Bob Locker and the Seagull.

By Gary

During the 1972 season Oakland A’s pitcher Bob Locker followed the philosophies professed in a book, Jonathan Livingston Seagull, that he also encouraged teammates to read as a way of life. The era of beatniks, artists and college students reading Albert Camus, Jean-Paul Sartre, Herman Hesse and other existential writers was now considered out-of-date and the world of the quasi-philosophy paperback was finally entering the zeitgeist of U.S. culture and another culture not known for its intellectual capacities: baseball.

The premise of the book was simple–there is a seagull named Jonathan who is bored with his daily routines. Jonathan goes through an existential crisis, learns to fly, meets other seagulls who interest him in moral platitudes until he finally learns love, respect and forgiveness all the while embracing non-conformity.

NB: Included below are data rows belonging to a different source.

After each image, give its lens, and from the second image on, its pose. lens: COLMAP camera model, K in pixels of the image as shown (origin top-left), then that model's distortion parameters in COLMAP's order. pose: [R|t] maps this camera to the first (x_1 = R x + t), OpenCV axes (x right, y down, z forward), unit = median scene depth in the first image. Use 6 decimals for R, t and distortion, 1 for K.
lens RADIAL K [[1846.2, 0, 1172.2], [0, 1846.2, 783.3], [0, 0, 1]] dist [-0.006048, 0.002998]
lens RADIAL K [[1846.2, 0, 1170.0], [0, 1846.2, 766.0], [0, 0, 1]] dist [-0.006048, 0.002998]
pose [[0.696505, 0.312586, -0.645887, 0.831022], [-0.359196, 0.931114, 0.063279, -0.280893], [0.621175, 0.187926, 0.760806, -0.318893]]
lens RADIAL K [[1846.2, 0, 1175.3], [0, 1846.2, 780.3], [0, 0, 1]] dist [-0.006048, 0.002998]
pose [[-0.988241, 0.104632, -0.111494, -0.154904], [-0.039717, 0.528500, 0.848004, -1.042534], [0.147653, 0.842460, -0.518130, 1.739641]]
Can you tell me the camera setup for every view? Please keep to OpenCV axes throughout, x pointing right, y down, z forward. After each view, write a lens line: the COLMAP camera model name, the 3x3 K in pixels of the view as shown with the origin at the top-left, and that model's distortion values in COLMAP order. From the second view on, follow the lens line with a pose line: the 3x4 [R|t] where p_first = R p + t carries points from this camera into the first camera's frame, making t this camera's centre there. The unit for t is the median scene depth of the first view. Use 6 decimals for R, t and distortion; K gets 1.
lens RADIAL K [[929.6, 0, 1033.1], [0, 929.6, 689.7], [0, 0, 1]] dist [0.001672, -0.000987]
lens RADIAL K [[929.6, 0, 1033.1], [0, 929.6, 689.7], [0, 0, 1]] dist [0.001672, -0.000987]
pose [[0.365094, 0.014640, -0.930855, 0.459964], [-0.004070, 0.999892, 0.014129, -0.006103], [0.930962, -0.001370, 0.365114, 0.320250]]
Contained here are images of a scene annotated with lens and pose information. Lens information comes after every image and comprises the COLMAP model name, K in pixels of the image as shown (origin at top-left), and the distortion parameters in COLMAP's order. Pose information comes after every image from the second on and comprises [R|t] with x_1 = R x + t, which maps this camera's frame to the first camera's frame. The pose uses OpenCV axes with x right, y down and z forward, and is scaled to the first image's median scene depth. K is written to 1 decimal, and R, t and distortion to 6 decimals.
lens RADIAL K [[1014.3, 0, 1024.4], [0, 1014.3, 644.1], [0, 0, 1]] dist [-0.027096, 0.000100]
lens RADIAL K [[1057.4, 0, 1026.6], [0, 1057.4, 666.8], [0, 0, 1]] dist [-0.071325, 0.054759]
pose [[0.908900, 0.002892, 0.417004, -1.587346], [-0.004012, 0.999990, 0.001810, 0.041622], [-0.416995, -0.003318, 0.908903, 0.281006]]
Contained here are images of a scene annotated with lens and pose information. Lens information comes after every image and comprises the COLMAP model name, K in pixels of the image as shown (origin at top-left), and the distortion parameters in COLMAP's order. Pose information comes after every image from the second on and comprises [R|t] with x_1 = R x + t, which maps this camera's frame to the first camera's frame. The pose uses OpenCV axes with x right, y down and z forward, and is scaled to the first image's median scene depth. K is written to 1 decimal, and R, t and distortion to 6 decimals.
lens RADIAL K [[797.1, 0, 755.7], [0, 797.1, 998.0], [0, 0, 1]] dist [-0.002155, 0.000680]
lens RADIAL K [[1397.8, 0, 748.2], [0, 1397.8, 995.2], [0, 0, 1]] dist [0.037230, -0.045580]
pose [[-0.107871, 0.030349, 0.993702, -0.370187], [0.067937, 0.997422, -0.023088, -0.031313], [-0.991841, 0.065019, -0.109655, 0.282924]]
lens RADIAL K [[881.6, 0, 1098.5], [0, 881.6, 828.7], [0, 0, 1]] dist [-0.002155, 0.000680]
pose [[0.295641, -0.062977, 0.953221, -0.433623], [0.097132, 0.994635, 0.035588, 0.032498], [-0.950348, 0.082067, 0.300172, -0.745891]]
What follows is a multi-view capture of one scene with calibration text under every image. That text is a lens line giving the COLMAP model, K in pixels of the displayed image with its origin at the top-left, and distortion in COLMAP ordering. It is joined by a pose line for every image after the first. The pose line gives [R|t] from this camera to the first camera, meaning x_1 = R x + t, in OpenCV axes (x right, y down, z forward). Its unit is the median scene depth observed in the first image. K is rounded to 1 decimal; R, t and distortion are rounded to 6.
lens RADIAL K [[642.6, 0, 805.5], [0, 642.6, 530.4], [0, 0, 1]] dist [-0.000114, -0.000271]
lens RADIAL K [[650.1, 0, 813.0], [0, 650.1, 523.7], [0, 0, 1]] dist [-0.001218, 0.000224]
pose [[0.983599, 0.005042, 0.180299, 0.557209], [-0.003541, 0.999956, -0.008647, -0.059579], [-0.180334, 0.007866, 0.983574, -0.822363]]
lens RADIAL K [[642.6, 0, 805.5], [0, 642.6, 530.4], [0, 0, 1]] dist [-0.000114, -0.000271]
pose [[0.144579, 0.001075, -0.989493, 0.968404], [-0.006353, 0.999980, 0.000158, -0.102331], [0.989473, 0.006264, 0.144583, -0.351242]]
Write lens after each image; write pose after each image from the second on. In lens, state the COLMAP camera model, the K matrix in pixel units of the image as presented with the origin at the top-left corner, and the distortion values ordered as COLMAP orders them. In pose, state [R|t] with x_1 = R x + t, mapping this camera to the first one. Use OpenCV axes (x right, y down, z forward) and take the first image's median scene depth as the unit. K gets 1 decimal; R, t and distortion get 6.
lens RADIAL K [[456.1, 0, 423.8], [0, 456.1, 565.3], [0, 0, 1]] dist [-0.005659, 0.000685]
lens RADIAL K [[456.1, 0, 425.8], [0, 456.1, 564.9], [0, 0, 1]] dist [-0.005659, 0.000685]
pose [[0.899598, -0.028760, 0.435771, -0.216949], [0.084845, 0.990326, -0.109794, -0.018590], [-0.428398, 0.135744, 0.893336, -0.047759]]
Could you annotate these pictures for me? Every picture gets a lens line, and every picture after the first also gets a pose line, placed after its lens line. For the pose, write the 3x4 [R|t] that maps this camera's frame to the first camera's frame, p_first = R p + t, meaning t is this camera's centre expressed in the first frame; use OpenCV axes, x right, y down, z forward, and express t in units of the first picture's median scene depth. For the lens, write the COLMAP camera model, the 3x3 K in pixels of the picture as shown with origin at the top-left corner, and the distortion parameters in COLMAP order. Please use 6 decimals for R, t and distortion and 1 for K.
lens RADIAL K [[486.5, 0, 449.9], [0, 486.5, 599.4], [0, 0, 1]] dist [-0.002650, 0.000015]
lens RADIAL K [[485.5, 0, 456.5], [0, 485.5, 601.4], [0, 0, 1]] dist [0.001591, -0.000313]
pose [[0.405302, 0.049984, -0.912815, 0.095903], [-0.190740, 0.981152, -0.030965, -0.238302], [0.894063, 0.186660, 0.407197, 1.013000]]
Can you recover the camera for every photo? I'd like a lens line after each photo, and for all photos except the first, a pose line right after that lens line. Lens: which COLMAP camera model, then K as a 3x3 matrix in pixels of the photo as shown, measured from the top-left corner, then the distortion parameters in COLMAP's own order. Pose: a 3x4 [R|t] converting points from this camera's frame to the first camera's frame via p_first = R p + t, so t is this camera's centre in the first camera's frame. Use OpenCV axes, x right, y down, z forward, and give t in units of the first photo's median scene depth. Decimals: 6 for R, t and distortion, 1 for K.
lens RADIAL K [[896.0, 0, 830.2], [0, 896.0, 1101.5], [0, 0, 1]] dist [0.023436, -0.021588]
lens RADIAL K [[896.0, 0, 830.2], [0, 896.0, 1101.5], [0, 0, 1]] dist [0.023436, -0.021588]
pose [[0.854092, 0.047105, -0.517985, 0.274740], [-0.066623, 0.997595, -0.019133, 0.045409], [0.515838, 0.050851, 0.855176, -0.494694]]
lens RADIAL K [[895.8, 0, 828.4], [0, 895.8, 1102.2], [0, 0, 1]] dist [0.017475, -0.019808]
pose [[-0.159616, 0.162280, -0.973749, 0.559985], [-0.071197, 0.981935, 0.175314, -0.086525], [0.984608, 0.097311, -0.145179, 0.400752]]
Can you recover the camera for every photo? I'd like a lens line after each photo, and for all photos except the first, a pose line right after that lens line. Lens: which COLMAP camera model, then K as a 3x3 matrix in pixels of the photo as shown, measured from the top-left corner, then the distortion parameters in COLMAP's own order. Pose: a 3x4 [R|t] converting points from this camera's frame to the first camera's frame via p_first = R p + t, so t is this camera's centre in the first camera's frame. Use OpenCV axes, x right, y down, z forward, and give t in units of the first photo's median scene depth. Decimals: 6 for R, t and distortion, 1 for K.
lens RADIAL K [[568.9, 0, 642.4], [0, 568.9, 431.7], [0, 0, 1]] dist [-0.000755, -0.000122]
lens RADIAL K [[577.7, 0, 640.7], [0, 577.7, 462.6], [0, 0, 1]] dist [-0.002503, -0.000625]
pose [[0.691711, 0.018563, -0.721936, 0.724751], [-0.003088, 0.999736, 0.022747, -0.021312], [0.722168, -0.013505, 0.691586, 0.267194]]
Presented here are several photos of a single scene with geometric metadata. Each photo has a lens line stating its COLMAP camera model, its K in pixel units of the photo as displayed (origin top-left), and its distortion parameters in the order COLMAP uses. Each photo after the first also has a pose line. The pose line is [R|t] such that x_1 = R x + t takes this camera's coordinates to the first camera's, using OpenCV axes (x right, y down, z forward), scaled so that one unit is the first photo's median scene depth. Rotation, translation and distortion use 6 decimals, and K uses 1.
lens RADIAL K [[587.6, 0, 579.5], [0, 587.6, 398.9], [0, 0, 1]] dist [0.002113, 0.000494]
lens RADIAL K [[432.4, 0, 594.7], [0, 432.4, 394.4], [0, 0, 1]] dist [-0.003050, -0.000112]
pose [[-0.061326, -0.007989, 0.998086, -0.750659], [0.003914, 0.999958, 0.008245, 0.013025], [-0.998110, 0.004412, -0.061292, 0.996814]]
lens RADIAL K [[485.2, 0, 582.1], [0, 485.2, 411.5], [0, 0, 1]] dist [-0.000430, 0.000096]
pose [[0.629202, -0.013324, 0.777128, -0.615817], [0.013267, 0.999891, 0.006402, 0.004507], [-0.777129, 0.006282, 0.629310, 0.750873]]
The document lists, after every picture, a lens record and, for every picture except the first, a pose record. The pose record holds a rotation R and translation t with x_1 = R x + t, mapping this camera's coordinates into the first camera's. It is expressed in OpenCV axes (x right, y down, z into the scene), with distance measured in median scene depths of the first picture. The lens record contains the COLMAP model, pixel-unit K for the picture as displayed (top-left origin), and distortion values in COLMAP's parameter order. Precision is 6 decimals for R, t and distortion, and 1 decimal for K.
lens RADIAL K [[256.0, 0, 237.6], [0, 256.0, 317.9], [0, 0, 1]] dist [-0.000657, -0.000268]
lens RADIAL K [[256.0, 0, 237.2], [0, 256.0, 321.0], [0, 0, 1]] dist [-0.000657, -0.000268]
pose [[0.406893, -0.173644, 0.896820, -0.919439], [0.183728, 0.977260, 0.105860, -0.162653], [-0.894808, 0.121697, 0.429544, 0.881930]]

The book was largely panned by critics and the literary crowd, yet I will leave you with a few quotes in order to make your own decision concerning the now largely forgotten novel:

“Don’t believe what your eyes are telling you. All they show is limitation. Look with your understanding. Find out what you already know and you will see the way to fly.”

“You will begin to touch heaven, Jonathan, in the moment that you touch perfect speed. And that isn’t flying a thousand miles an hour, or a million, or flying at the speed of light. Because any number is a limit, and perfection doesn’t have limits. Perfect speed, my son, is being there.”

“Your whole body, from wingtip to wingtip,” Jonathan would say, other times, “is nothing more than your thought itself, in a form you can see. Break the chains of your thought, and you break the chains of your body, too.”